Posted in Safari Tips & Tricks

One of the useful Apple Intelligence features that is available in Safari is the webpage summarization feature. With Apple Intelligence Summarize in Safari, you can have an AI summary of an entire webpage, whether it’s a long article, a general website, or anything else on the web, giving you a nice summary of the page contents. This can help you quickly determine information and save time, and it’s really easy to use in Safari on the Mac.

If you have an Apple Silicon Mac with MacOS Sequoia, you can use the great Summarize feature on any webpage, here’s how it works:

• Open Safari on the Mac and navigate to whatever webpage you wish to summarize

• After the page has loaded, look at the address bar and then click on the Reader button to the left of the URL, it looks like a box with a few lines under it

• Click on “Show Reader”

• Once in Reader mode, wait a moment and you will see a “Summarize” option appear at the top of the screen

• You will soon see a summary of the webpage you are reading

Summarize works great on long articles, short articles, complex webpages, simple ones, and just about anything else on the web, and it can really save you time, or help you determine if a particular webpage or article is what you are interested in.

 

Find the Scheme menu in macOS’s Disk Utility

If you want to use Disk Utility to format a drive in macOS, you may sometimes want to first choose the scheme for backwards or multi-platform compatibility. The scheme defines the overall organization of the drive, which can feel pretty obscure, because you rarely need to change it.

You can select among GUID Partition Map, Master Boot Partition, and Apple Partition Map. For all modern Macs, GUID Partition Map is the only choice and it nearly never needs to be changed; Master Boot Partition is useful for cross-platform drives that can be mounted in Windows and in macOS, Apple Partition Map dates back to PowerPC Macs.

The format describes the way divisions in the disk are organized to read as files and directories by an operating system.
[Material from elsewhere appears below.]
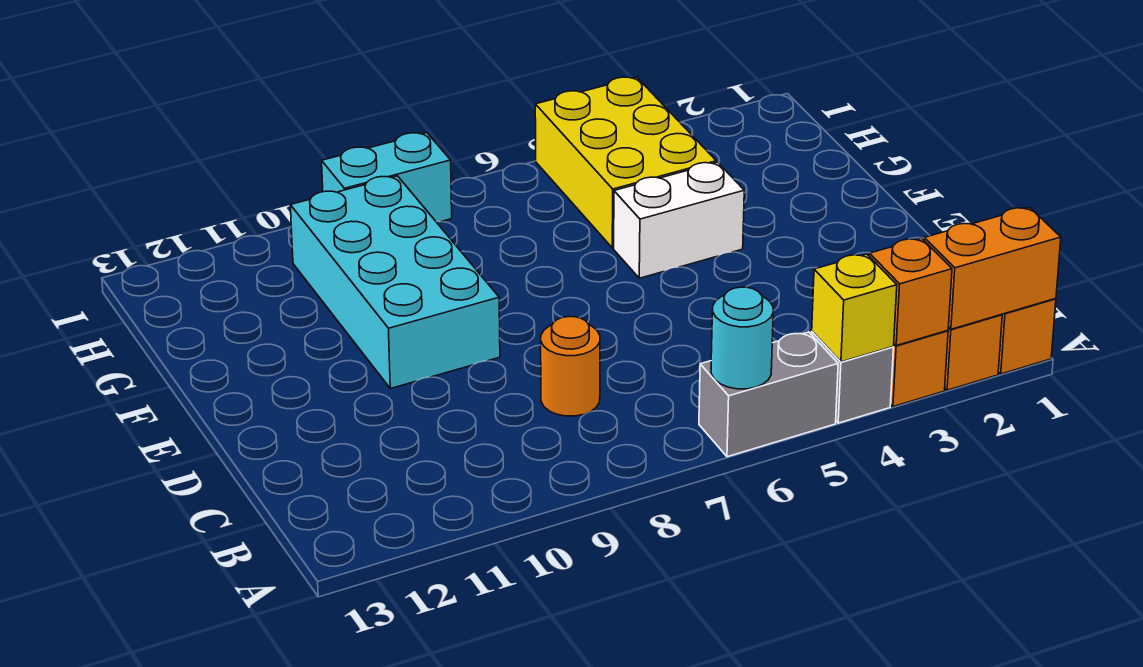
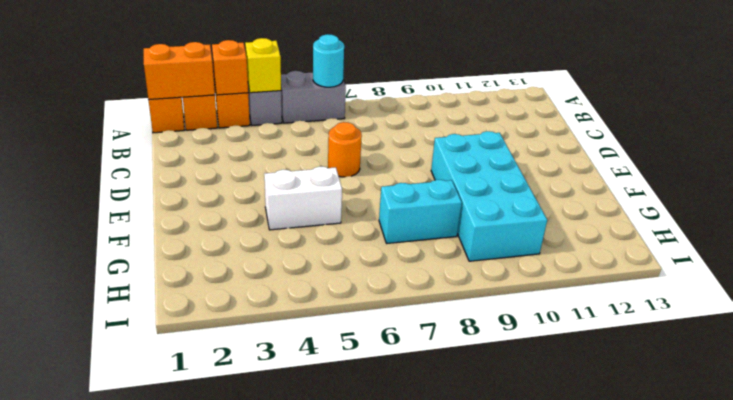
orange 1x1 round brick [541,317,600,416] -> orange 1x1 round brick moved to [328,122,362,177]
yellow 2x3 brick [535,77,716,248] -> none
cyan 1x2 brick [322,133,452,222] -> cyan 1x2 brick moved to [379,180,462,243]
For drives only mounted on Macs, APFS is the current best choice, but is only backwards compatible a few versions of macOS; for maximum compatibility, pick HFS+, which is labelled "Mac OS Extended (Journaled)" in Disk Utility.

Format always appears when you select an item and click Erase, but Scheme never for you. Why is that? Because you’re displaying only volumes, not drives; nor are they containers (for APFS formatted drives and partitions).

From the View menu in the upper-left corner, select Show All Devices, and you will see the hierarchy of drive > volume (most formats) or drive > container > volume (APFS). Now, you can select a drive, click Erase, and view the Scheme options for the drive as well as the default format type applied when the drive has completed applying the new scheme.